A Honolulu City Council committee has deferred a resolution that would allow the city to acquire eight private Kakaako streets where traffic has been obstructed by parking slots that a company has rented out.
The Executive Matters and Legal Affairs Committee expects to take up the issue again at its October meeting, citing the need to evaluate legal issues. A lawsuit has been filed seeking to establish ownership of the roads.
Resolution 16-213 stems from Councilwoman Carol Fukunaga’s working group that was tasked with making suggestions on what the city should do about the roads.
With Council approval the city can, by eminent domain, take possession of Curtis, Dreier, Cummins and Ilaniwai streets and portions of Kamakee, Waimanu, Kawaiahao and Queen streets.
Even if the City Council were to adopt the resolution, it would still take years to condemn the roads, said Robert Kroning, director of the city Department of Design and Construction.
“Because of the situation of these roads, what they are really, are vacant areas between properties,” Kroning said. “It would take a little over two and a half years just to get to the condemnation process to where we have control over it. So that entails searches, surveys, the offer, the appraisals, all of that work would have to be done before we begin the condemnation process.”
That’s a long time for area residents and businesses to wait, and they are eager for the city to find a solution.
Judith Atiyeh, who has lived at the Pacifica Honolulu condominiums on Kapiolani Boulevard since 2011, said cars parked in Kakaako Land Company stalls have obstructed Waimanu Street, limiting it to one lane or completely blocking it. People are forced to walk in the middle of the street because sidewalks are blocked by cars, she said.
“We need help as quickly as possible,” Atiyeh said at the meeting. “Two and a half years is too long a time to wait.”
Kathy Dean, a resident of the Imperial Plaza on Kapiolani Boulevard, said the roads have been in poor shape for about a year, citing numerous large potholes along Kawaiahao Street.
A lawsuit was filed by several small businesses challenging the legitimacy of Kakaako Land Company’s ownership of the streets. Hearing dates are set for later this year.
The eight roads were dedicated to the Territory of Hawaii by their original owner, Charles Desky, in 1903. Because the territory accepted these roads in a joint resolution, Kakaako Land is not the owner, attorney Michael Carroll told Civil Beat.
However, a deed from 1903 has not been located, state Rep.

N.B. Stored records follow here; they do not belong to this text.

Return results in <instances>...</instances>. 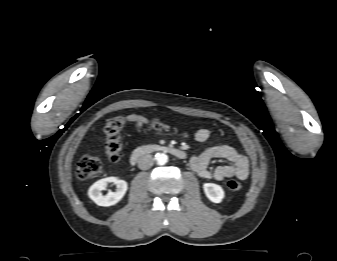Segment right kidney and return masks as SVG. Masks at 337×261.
Returning <instances> with one entry per match:
<instances>
[{"label":"right kidney","instance_id":"obj_1","mask_svg":"<svg viewBox=\"0 0 337 261\" xmlns=\"http://www.w3.org/2000/svg\"><path fill=\"white\" fill-rule=\"evenodd\" d=\"M108 183L116 185V191H109L106 195L101 193ZM128 189L127 182L118 180L115 177H108L96 181L88 190L89 197L99 206H112L118 203L125 195Z\"/></svg>","mask_w":337,"mask_h":261}]
</instances>
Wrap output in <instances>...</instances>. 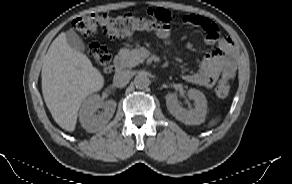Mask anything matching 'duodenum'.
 Wrapping results in <instances>:
<instances>
[{
  "label": "duodenum",
  "instance_id": "duodenum-1",
  "mask_svg": "<svg viewBox=\"0 0 292 184\" xmlns=\"http://www.w3.org/2000/svg\"><path fill=\"white\" fill-rule=\"evenodd\" d=\"M114 68L116 71L120 72L123 70L124 68V59L122 56H117L114 59Z\"/></svg>",
  "mask_w": 292,
  "mask_h": 184
}]
</instances>
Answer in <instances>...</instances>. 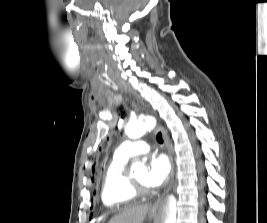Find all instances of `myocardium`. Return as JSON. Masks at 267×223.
<instances>
[{
  "label": "myocardium",
  "mask_w": 267,
  "mask_h": 223,
  "mask_svg": "<svg viewBox=\"0 0 267 223\" xmlns=\"http://www.w3.org/2000/svg\"><path fill=\"white\" fill-rule=\"evenodd\" d=\"M128 183L135 197H145L150 193V190L147 187L138 184L133 178L129 176Z\"/></svg>",
  "instance_id": "f54148a6"
}]
</instances>
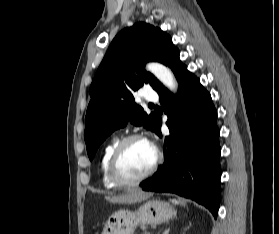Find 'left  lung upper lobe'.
<instances>
[{
    "label": "left lung upper lobe",
    "instance_id": "obj_1",
    "mask_svg": "<svg viewBox=\"0 0 279 234\" xmlns=\"http://www.w3.org/2000/svg\"><path fill=\"white\" fill-rule=\"evenodd\" d=\"M177 51L167 33L146 23H136L116 35L90 87L84 132L90 160L106 137L128 121L156 131L159 116L146 114L132 93L144 83L156 89L160 82L145 71V64L157 61L167 66Z\"/></svg>",
    "mask_w": 279,
    "mask_h": 234
}]
</instances>
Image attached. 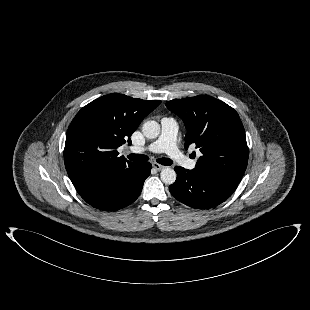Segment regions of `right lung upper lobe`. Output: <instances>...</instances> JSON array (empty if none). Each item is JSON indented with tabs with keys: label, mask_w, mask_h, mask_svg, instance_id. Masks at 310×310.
I'll return each instance as SVG.
<instances>
[{
	"label": "right lung upper lobe",
	"mask_w": 310,
	"mask_h": 310,
	"mask_svg": "<svg viewBox=\"0 0 310 310\" xmlns=\"http://www.w3.org/2000/svg\"><path fill=\"white\" fill-rule=\"evenodd\" d=\"M160 100H142L123 94H108L84 106L72 120L66 135L64 162L74 186L133 162L118 156L126 141Z\"/></svg>",
	"instance_id": "obj_1"
}]
</instances>
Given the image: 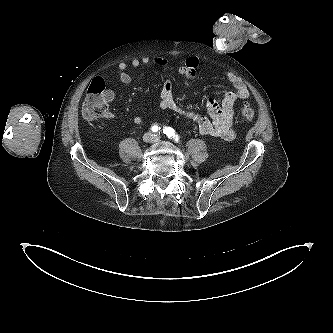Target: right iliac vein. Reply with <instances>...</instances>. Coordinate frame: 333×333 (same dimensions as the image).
I'll use <instances>...</instances> for the list:
<instances>
[{
  "label": "right iliac vein",
  "instance_id": "obj_1",
  "mask_svg": "<svg viewBox=\"0 0 333 333\" xmlns=\"http://www.w3.org/2000/svg\"><path fill=\"white\" fill-rule=\"evenodd\" d=\"M152 139H153V137H152V135H151L150 133H146V134L143 136V140H144L145 142H150V141H152Z\"/></svg>",
  "mask_w": 333,
  "mask_h": 333
}]
</instances>
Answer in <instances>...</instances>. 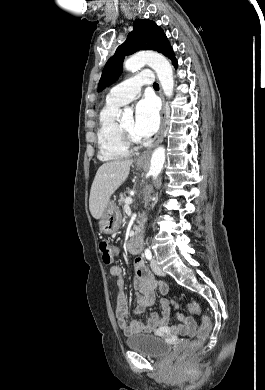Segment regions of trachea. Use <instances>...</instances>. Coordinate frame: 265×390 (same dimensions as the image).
<instances>
[{
	"mask_svg": "<svg viewBox=\"0 0 265 390\" xmlns=\"http://www.w3.org/2000/svg\"><path fill=\"white\" fill-rule=\"evenodd\" d=\"M153 87H154V88H159L158 83L155 82V83L153 84Z\"/></svg>",
	"mask_w": 265,
	"mask_h": 390,
	"instance_id": "obj_1",
	"label": "trachea"
}]
</instances>
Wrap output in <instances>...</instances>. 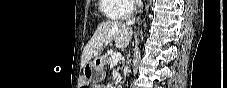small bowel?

Scott Saiki told Civil Beat. Earlier this year, his House Bill 2604 became law, clarifying that the Territorial Legislature accepting a private owner’s dedication of land in Kakaako is sufficient enough to establish that the state owns the streets.
Until 1985, the roads were used for public parking and access without interference. Then, brothers Calvert and Cedric Chun executed a quit-claim deed with Desky’s last living heir, giving them ownership of the streets at a price of $5,000.
Since 1986, they’ve operated under the name of Kakaako Land Company, and in recent years, began putting up “No Parking” and “Restricted Parking” signs and charging rent for parking stalls along their roads, according to a motion filed by Carroll.
He argues that because the company stayed quiet until around 2010, an existing state law that says roads should be considered surrendered if no ownership is exercised over five years also shows that the roads belong to the state.
“Somebody has to step up and pay for the land, whether it’s the city or the state, so that the streets can become public again,” said Keala Simoes, co-owner of Motor Werkes on the corner of Kawaiahao and Cummins streets. “Because I’m not talking about out in the country. Kakaako is major. And there’s traffic on all these streets.”